*** Opening Excerpt ***

A Career with purpose: sustainable packaging
We explore the links between, packaging, sustainability and the food & drink sector. What sort of career opportunities are there in the packaging industry?
This article was taken from Nov 2020 careers event centered around a career in sustainable packaging, the speakers of the first session included:
"There is a huge focus on sustainability in the food and drink industry and it's growing exponentially. Packaging design is a really integral part of that focus". - Judith Allan
"If you want to deliver a difference, if you want to make a change, if you want to get into an industry that is evolving and being challenged but accelerating innovation crazily. Then it's a great place to start your career". - Joanna Stephenson
"Packaging is a green technology, it's preserving goods and protecting the planet from waste". - Joanna Stephenson
"Packaging is how product gets from farm to fork and the packaging engineer plays a critical role to ensure that product gets to them safely for that perfect moment of consumption". - John Revess
It's a really exciting time for the evolution of the packaging industry and it takes on those challenges of sustainability and a circular economy. These developments create huge potential to rejuvenate awareness of the variety of scope of careers in a sector that you may not have heard much about.
"To future-proof the industry, it's vital that we all come together to showcase what we can do and the myriad of different careers in the industry in order to build a sustainable future for food and drink packaging". - Judith Allan
The packaging industry doesn't get recognised as an industry. Consumers see packaging as waste, they don't understand its core role in fundamentally protecting goods, preserving goods, extending their shelf-life in order to get them from a remote place or minimising damage, and of course, presenting the product in store.

*** Closing Excerpt ***

Brief 1: Reproduce the records verbatim, everything from the start of the records down to the line containing "maintenance is essential to keeping your", with both ends included.

*** Opening The input ***

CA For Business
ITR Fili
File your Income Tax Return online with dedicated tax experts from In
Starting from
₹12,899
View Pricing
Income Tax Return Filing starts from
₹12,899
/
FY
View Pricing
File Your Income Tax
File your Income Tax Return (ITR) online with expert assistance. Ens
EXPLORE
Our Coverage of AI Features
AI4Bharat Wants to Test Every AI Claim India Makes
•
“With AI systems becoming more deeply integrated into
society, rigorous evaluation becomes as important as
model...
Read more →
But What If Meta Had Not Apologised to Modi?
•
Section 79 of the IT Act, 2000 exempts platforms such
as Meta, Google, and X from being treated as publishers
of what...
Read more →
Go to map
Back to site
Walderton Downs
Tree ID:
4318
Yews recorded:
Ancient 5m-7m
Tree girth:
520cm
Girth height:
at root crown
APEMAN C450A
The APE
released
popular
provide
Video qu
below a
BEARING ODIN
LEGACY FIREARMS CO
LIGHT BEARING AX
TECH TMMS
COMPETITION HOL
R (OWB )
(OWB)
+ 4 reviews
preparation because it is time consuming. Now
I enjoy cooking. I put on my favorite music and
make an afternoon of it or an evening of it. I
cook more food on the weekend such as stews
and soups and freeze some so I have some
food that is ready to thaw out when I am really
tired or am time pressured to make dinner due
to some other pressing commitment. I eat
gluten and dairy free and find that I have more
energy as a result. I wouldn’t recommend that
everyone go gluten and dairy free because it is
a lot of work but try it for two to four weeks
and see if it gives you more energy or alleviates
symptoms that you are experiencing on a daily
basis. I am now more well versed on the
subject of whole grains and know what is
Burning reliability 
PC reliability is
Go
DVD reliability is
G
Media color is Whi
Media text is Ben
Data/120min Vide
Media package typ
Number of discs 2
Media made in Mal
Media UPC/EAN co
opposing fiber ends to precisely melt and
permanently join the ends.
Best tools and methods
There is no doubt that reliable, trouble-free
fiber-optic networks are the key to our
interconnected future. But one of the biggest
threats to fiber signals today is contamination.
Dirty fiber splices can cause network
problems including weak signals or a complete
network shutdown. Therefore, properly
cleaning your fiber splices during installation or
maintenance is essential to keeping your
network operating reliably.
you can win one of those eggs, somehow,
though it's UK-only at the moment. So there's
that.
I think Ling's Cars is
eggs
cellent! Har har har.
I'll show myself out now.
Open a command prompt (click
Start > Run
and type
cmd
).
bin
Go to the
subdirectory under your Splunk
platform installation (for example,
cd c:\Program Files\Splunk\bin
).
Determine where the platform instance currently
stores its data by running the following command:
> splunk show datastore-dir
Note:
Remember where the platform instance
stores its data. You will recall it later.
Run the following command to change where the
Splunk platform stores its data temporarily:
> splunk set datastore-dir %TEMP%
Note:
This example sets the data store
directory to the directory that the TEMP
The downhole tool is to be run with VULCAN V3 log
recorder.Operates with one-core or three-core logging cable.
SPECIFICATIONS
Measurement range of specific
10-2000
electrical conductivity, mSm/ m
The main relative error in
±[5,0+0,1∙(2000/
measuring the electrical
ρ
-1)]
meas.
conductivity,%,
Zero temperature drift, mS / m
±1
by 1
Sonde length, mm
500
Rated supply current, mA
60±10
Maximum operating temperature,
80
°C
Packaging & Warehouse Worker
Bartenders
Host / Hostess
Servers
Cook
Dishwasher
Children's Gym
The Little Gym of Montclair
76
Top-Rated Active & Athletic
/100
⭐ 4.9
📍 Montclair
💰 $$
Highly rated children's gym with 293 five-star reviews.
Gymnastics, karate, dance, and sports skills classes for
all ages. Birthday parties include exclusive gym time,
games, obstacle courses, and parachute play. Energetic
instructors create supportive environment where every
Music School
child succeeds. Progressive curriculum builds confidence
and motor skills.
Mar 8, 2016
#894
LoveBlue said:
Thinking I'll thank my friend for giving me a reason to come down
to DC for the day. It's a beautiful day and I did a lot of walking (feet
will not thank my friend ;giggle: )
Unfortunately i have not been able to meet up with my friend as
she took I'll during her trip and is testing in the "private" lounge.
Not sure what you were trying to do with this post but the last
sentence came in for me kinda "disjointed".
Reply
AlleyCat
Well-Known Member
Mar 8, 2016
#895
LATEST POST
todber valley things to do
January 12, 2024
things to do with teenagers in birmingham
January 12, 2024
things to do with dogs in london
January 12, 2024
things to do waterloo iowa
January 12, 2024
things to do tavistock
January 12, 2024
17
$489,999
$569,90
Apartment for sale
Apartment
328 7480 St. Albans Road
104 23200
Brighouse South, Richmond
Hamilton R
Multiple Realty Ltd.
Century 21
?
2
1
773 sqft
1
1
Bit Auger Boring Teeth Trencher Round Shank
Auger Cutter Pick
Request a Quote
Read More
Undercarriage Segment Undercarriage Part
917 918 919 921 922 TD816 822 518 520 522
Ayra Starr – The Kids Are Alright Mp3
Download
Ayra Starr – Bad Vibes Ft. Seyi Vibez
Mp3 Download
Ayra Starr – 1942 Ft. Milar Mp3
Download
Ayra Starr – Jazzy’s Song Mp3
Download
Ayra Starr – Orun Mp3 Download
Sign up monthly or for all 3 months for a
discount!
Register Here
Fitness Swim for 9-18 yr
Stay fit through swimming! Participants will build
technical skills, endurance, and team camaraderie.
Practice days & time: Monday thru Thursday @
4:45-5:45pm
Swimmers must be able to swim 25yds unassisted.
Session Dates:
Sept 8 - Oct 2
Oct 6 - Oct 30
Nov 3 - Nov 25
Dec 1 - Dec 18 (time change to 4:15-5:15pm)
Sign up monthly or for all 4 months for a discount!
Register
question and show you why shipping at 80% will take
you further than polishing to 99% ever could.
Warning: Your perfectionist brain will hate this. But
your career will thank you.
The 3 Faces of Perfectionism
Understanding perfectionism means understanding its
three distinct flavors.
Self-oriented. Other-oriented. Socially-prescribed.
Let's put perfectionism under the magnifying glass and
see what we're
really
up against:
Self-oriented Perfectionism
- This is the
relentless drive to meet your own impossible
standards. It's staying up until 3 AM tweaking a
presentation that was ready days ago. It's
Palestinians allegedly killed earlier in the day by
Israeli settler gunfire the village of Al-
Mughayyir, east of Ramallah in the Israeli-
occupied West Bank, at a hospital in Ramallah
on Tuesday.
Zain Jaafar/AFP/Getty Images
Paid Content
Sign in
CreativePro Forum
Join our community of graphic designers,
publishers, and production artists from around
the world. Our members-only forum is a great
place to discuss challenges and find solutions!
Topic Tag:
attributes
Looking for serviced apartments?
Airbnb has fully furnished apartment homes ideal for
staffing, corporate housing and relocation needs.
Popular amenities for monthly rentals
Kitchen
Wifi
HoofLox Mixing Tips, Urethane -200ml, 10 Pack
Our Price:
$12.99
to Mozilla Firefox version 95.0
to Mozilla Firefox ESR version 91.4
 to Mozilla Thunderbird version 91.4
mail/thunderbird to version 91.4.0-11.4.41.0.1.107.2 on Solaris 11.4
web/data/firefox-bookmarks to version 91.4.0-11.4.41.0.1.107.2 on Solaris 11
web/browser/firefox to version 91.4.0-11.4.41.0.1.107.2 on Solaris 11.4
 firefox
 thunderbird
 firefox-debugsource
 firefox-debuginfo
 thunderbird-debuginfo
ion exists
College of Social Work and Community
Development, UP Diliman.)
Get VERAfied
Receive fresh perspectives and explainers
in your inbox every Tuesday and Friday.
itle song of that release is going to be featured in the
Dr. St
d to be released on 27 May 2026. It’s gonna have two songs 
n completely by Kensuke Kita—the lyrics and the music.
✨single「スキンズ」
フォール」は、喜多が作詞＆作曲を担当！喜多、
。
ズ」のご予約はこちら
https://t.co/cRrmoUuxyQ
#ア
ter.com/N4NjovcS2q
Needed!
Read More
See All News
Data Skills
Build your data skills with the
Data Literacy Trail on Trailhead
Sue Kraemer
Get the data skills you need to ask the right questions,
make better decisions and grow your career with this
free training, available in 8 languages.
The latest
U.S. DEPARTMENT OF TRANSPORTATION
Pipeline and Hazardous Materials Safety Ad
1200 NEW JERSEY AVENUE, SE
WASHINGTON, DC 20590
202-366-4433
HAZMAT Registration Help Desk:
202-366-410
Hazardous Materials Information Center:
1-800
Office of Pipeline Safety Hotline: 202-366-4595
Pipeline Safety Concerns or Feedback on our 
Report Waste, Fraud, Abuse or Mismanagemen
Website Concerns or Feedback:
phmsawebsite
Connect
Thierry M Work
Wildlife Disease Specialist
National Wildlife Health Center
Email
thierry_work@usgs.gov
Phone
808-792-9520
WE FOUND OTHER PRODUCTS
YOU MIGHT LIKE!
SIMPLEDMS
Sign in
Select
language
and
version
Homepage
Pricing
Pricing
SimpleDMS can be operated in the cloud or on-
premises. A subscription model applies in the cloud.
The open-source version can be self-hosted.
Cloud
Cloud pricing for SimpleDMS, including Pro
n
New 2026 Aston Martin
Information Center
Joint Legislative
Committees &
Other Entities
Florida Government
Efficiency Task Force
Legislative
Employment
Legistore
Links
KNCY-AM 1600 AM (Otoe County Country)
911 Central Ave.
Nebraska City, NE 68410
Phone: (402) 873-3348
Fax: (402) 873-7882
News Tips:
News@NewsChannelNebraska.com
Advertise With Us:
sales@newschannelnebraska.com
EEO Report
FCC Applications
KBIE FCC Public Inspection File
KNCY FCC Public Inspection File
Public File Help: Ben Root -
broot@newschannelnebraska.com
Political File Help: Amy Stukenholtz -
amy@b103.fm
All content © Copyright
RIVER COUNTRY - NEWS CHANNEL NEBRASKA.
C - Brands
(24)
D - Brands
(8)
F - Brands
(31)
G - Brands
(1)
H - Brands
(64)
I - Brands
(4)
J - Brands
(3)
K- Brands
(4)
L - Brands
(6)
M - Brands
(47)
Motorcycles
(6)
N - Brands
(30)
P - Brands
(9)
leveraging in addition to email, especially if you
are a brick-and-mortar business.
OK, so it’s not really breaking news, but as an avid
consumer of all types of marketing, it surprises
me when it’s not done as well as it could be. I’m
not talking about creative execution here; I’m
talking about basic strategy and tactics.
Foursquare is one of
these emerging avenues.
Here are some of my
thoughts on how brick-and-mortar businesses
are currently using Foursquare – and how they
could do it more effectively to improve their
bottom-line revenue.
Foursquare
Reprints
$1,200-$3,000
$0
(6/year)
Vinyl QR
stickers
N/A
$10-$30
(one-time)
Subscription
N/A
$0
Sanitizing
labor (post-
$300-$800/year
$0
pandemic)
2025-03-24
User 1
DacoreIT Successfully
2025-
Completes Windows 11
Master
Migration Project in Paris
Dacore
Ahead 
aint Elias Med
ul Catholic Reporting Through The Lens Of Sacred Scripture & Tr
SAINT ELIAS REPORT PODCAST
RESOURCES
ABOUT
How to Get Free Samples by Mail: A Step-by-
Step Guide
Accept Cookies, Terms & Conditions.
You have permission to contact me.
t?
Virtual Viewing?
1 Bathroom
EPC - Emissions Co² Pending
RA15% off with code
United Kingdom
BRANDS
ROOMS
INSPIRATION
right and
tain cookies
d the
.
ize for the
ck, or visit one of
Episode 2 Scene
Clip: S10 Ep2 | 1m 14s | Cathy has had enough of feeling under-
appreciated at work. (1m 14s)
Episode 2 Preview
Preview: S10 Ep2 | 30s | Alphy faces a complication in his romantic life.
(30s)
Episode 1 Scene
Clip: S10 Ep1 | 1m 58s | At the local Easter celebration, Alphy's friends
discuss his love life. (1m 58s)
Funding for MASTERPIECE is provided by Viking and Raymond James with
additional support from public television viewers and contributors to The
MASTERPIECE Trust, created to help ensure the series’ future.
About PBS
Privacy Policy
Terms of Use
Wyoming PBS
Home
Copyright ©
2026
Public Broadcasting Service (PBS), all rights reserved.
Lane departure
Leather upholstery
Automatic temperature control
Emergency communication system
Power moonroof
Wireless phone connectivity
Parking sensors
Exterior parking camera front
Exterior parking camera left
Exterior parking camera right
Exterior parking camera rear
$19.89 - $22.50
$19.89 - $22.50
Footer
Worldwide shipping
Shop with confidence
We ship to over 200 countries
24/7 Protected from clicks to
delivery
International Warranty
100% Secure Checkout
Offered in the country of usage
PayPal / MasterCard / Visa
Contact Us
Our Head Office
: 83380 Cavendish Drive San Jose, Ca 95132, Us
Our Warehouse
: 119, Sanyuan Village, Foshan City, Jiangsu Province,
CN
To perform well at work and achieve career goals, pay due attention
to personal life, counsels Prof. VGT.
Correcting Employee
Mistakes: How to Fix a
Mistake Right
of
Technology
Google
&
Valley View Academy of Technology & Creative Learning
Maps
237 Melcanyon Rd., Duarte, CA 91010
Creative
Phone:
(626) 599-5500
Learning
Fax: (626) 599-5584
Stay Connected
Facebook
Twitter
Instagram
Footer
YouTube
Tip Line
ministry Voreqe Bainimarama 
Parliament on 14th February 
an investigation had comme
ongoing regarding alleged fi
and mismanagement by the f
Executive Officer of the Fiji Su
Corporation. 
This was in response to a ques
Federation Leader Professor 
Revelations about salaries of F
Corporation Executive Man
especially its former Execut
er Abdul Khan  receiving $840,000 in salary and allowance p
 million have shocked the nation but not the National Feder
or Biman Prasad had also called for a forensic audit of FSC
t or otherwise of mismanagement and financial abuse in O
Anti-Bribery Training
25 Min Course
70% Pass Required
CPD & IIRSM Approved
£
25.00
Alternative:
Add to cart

*** Closing The input ***

Brief 2: Rewrite everything from "A Career with" down to "the packaging industry?" in the sustainable packaging text, using "job openings" in place of "career opportunities".

Your response 1:
CA For Business
ITR Fili
File your Income Tax Return online with dedicated tax experts from In
Starting from
₹12,899
View Pricing
Income Tax Return Filing starts from
₹12,899
/
FY
View Pricing
File Your Income Tax
File your Income Tax Return (ITR) online with expert assistance. Ens
EXPLORE
Our Coverage of AI Features
AI4Bharat Wants to Test Every AI Claim India Makes
•
“With AI systems becoming more deeply integrated into
society, rigorous evaluation becomes as important as
model...
Read more →
But What If Meta Had Not Apologised to Modi?
•
Section 79 of the IT Act, 2000 exempts platforms such
as Meta, Google, and X from being treated as publishers
of what...
Read more →
Go to map
Back to site
Walderton Downs
Tree ID:
4318
Yews recorded:
Ancient 5m-7m
Tree girth:
520cm
Girth height:
at root crown
APEMAN C450A
The APE
released
popular
provide
Video qu
below a
BEARING ODIN
LEGACY FIREARMS CO
LIGHT BEARING AX
TECH TMMS
COMPETITION HOL
R (OWB )
(OWB)
+ 4 reviews
preparation because it is time consuming. Now
I enjoy cooking. I put on my favorite music and
make an afternoon of it or an evening of it. I
cook more food on the weekend such as stews
and soups and freeze some so I have some
food that is ready to thaw out when I am really
tired or am time pressured to make dinner due
to some other pressing commitment. I eat
gluten and dairy free and find that I have more
energy as a result. I wouldn’t recommend that
everyone go gluten and dairy free because it is
a lot of work but try it for two to four weeks
and see if it gives you more energy or alleviates
symptoms that you are experiencing on a daily
basis. I am now more well versed on the
subject of whole grains and know what is
Burning reliability 
PC reliability is
Go
DVD reliability is
G
Media color is Whi
Media text is Ben
Data/120min Vide
Media package typ
Number of discs 2
Media made in Mal
Media UPC/EAN co
opposing fiber ends to precisely melt and
permanently join the ends.
Best tools and methods
There is no doubt that reliable, trouble-free
fiber-optic networks are the key to our
interconnected future. But one of the biggest
threats to fiber signals today is contamination.
Dirty fiber splices can cause network
problems including weak signals or a complete
network shutdown. Therefore, properly
cleaning your fiber splices during installation or
maintenance is essential to keeping your

Your response 2:
A Career with purpose: sustainable packaging
We explore the links between, packaging, sustainability and the food & drink sector. What sort of job openings are there in the packaging industry?